Using absolute paths for directory removal in Docker provides precise control, ensuring the correct directory is targeted, regardless of the current working directory. This is particularly useful for handling nested directories or when the working directory is unclear.

Let’s demonstrate the use of absolute paths for directory creation and removal:

RUN mkdir /dir && cd /dir && wget http://google.com && rm -rf /dir 
  • mkdir /dir: Creates a directory named dir at the root (/) level.
  • cd /dir: Navigates into the newly created /dir directory.
  • wget http://google.com: Downloads a file into the /dir directory.
  • rm -rf /dir: Removes the entire /dir directory and its contents using the absolute path.

In this case, absolute paths, such as /dir, ensure the correct directory is targeted regardless of the current working directory. Unlike relative paths, there’s no need to cd back to the parent directory before removing the directory, since the absolute path is specified.

6. Leveraging the WORKDIR Command

The WORKDIR command simplifies managing the current working directory in Dockerfiles. By setting the working directory globally, we eliminate the need for multiple cd commands, making our Dockerfiles cleaner and more readable. This command is especially useful when we’re performing multiple operations in different directories and want to ensure consistent context throughout.
Let’s use the WORKDIR command to handle the directory removal issue:

FROM alpine
RUN mkdir dir

First, we create a directory named dir. This directory is used for file operations in subsequent steps.

WORKDIR dir
RUN wget http://google.com

Here, we set dir as the working directory using the WORKDIR command. All subsequent commands now run inside this directory.

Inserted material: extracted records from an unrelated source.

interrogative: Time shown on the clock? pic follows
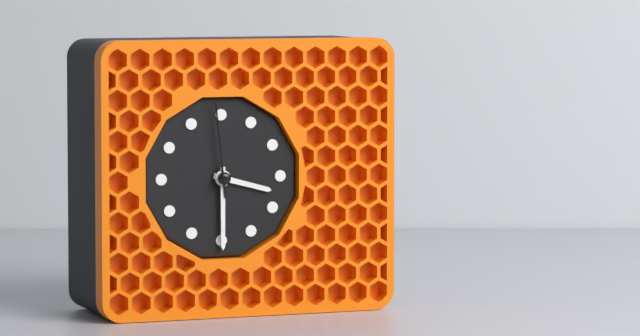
3:30:59
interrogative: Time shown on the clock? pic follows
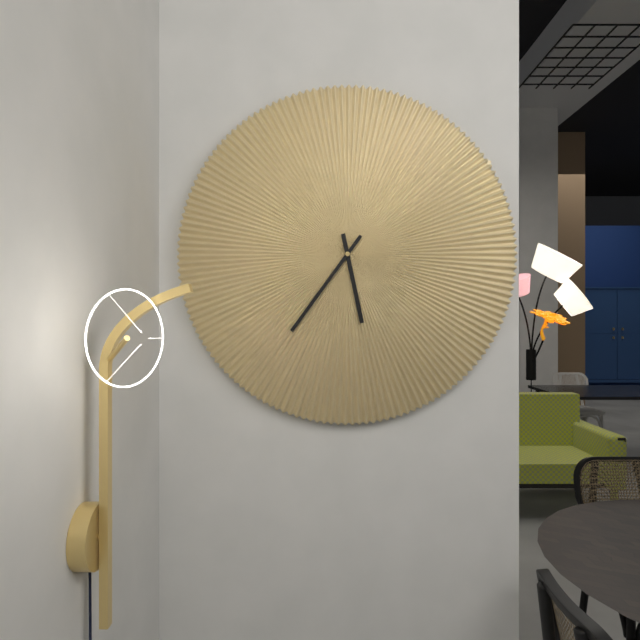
5:36
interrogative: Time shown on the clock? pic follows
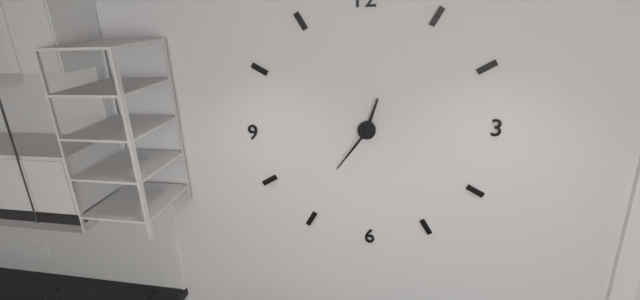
12:36
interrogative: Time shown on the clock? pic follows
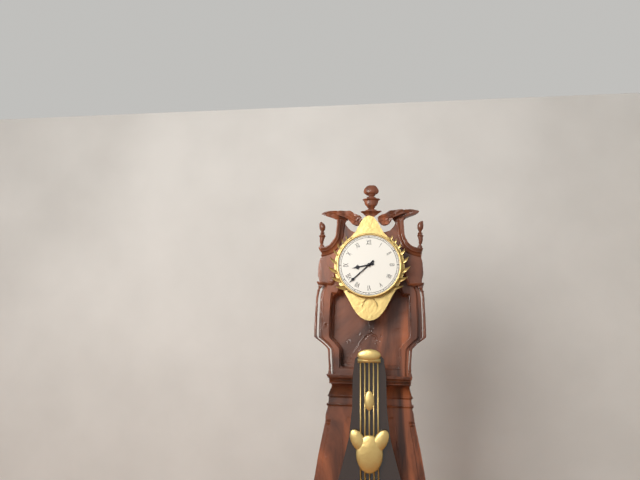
8:38
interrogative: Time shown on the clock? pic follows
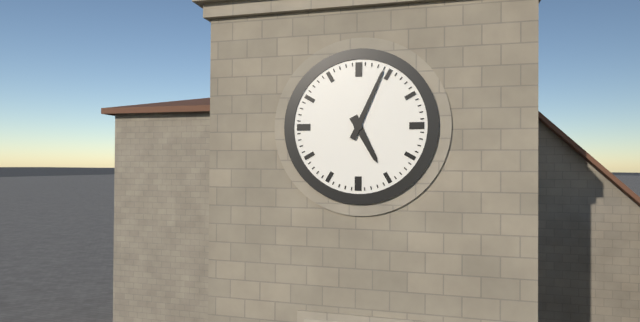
5:04
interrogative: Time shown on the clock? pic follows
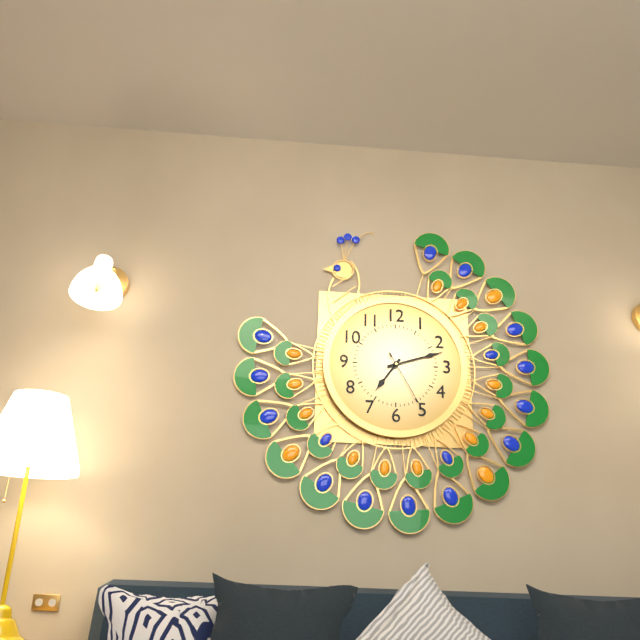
7:12:25
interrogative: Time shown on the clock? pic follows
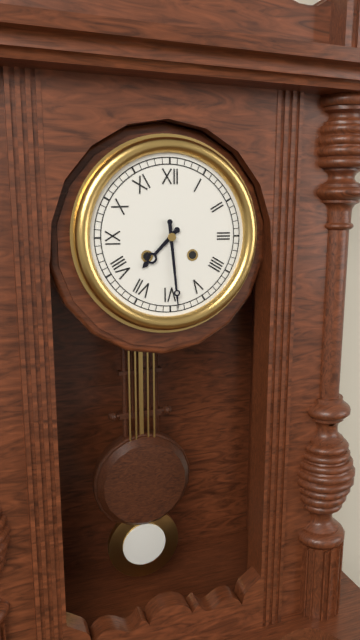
7:29
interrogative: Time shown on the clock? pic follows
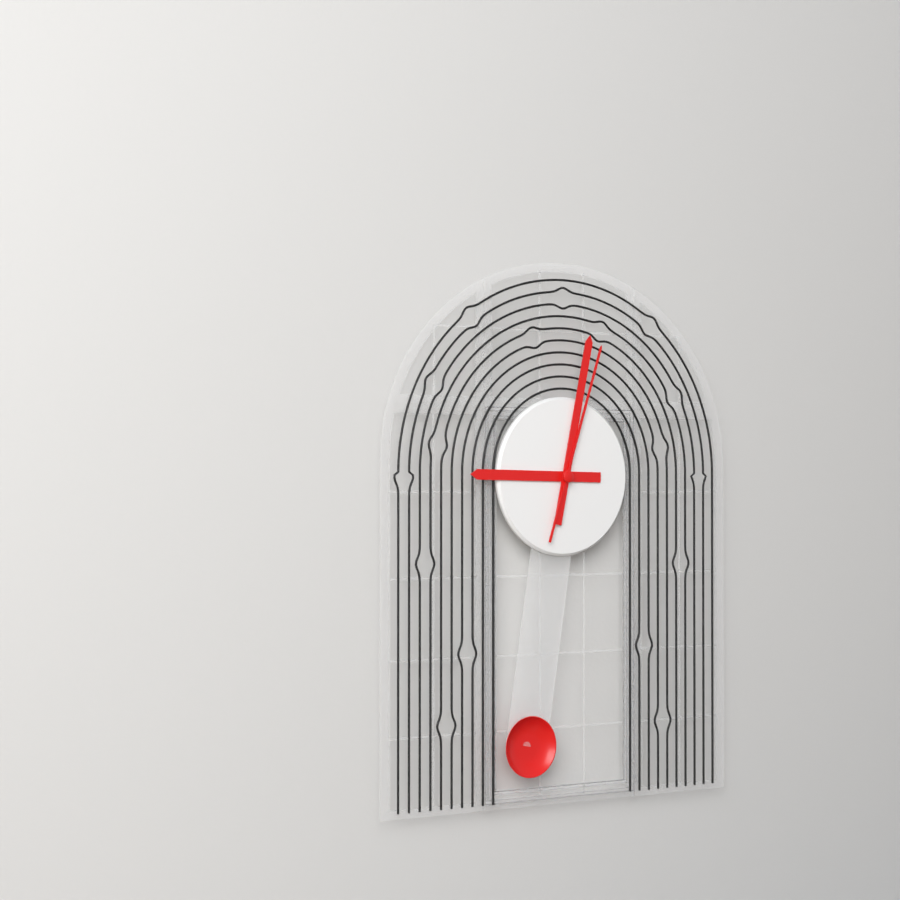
9:02:03
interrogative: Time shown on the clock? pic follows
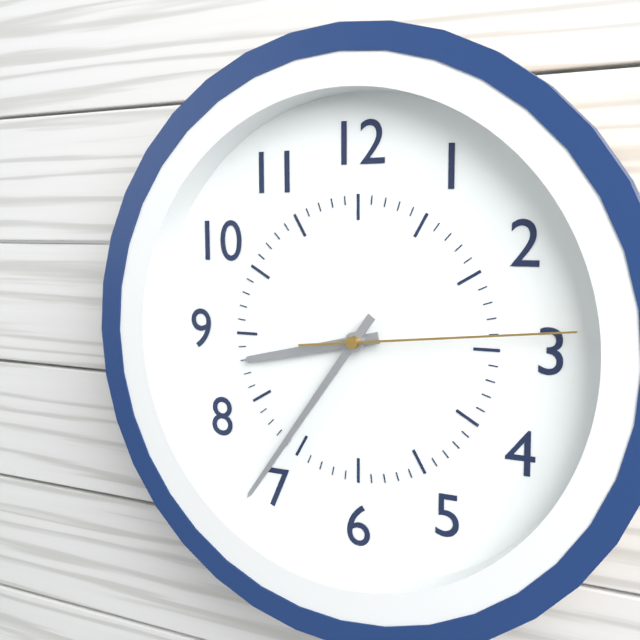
8:36:14
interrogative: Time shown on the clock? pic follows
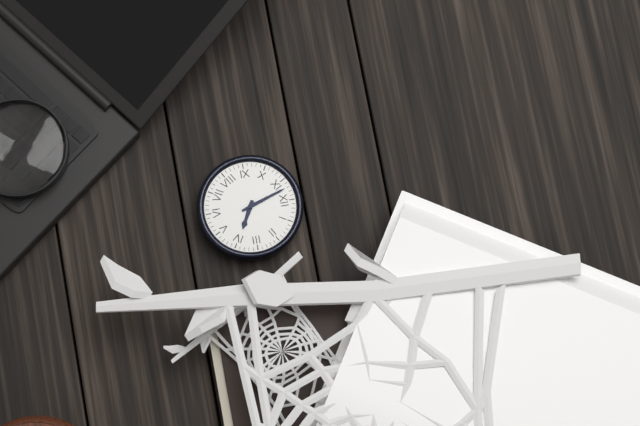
3:57
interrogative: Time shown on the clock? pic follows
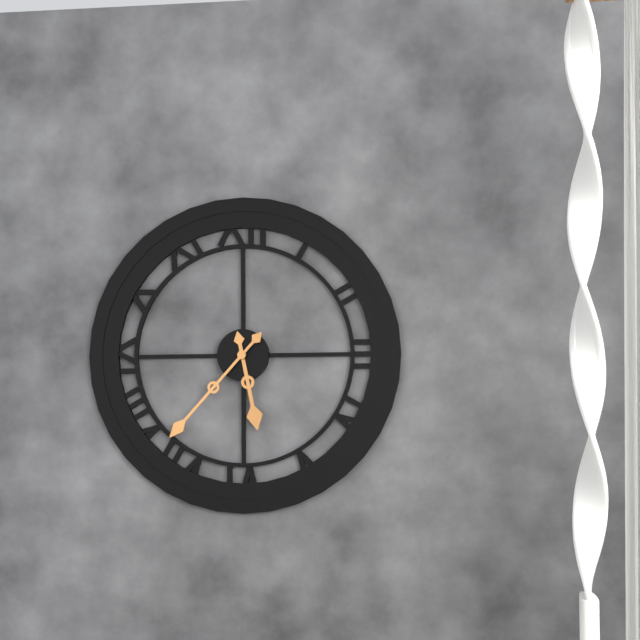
5:37
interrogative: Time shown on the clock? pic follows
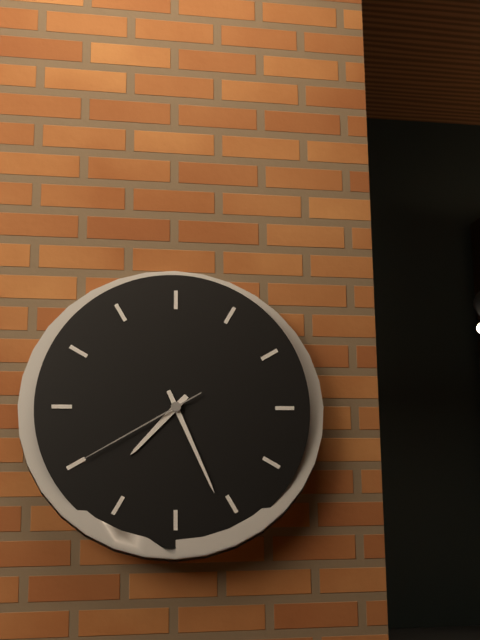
7:26:40
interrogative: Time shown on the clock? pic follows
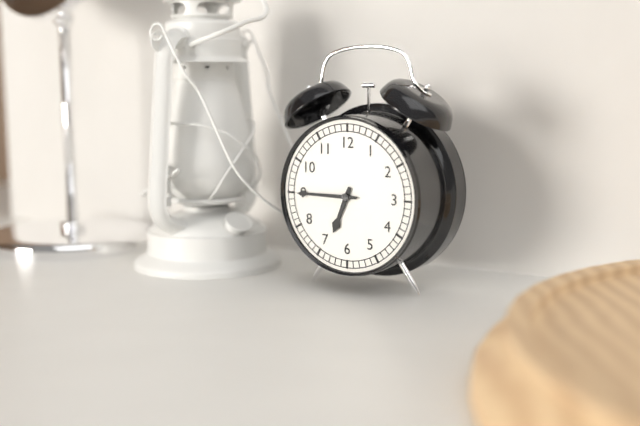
6:45
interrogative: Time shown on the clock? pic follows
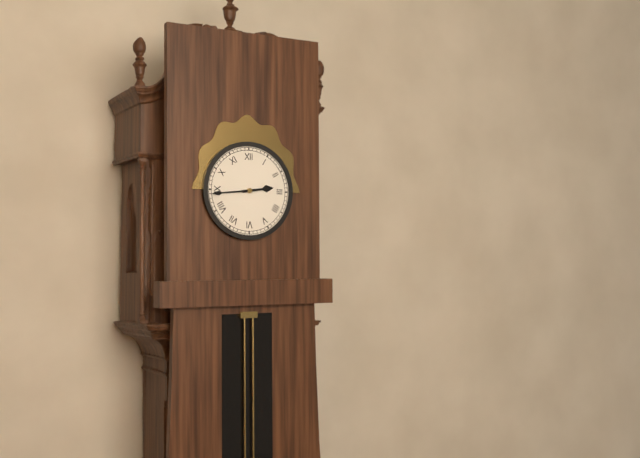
2:44
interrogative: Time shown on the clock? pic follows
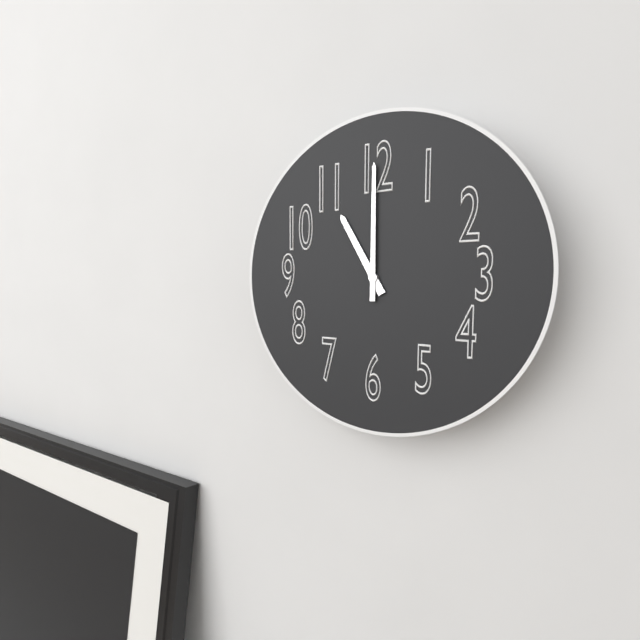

For instance, wget downloads the file within the dir folder, saving us from manually navigating there with cd.

WORKDIR /
RUN ls

Now, we switch the working directory back to the root (/) with another WORKDIR command. We can use ls to verify the contents of the root directory, ensuring we’ve exited the dir directory.

RUN rm -r dir

Finally, we clean up by removing the dir directory from the root using the command.

By using WORKDIR, we efficiently manage directory context throughout our Dockerfile. It reduces the chance of mistakes, especially when switching between directories, and ensures that the commands are executed in the intended locations.

7. Leveraging Docker VOLUMEs

One effective way to remove files and directories from Docker images without affecting image layers is by using volumes. Docker volumes are specialized file systems that exist outside of the image layers, allowing us to move files or directories into a volume and remove them from the image itself. This keeps the image lean and prevents unnecessary files from persisting in layers.

Now, let’s use volume to effectively manage file or directory removal from a Docker image:

FROM alpine
RUN mkdir dir
VOLUME /vol

First, we create a directory named dir. Then, we define a volume with the VOLUME /vol command, creating a special file system outside of the image layers. This volume can store files we want to move out of the image.

RUN cp -r dir /vol

We copy the contents of the dir directory into the volume. By doing this, the directory is stored in the volume but not included in the image layers.

RUN rm -rf dir

Next, we remove the dir directory from the image. Since we already moved the data in the volume, we can safely delete it without bloating the image.

The advantage of this approach is that the dir directory no longer exists in the final image, but it remains accessible in the volume if needed. This helps maintain a clean, minimal image while ensuring temporary files don’t bloat the build.

8. Conclusion

In this article, we explored various strategies for managing files and directories across Docker layers, which is crucial for maintaining lightweight and efficient images.

By utilizing relative and absolute paths, the WORKDIR command, or VOLUME commands, we can precisely control which files remain in each layer. Each method offers unique advantages, from simplicity to flexibility in handling temporary data. Incorporating these techniques into our Docker builds not only helps reduce image size but also improves build speed and deployment efficiency.

Understanding Docker’s layered filesystem is key to mastering image optimization and is an essential practice in DevOps.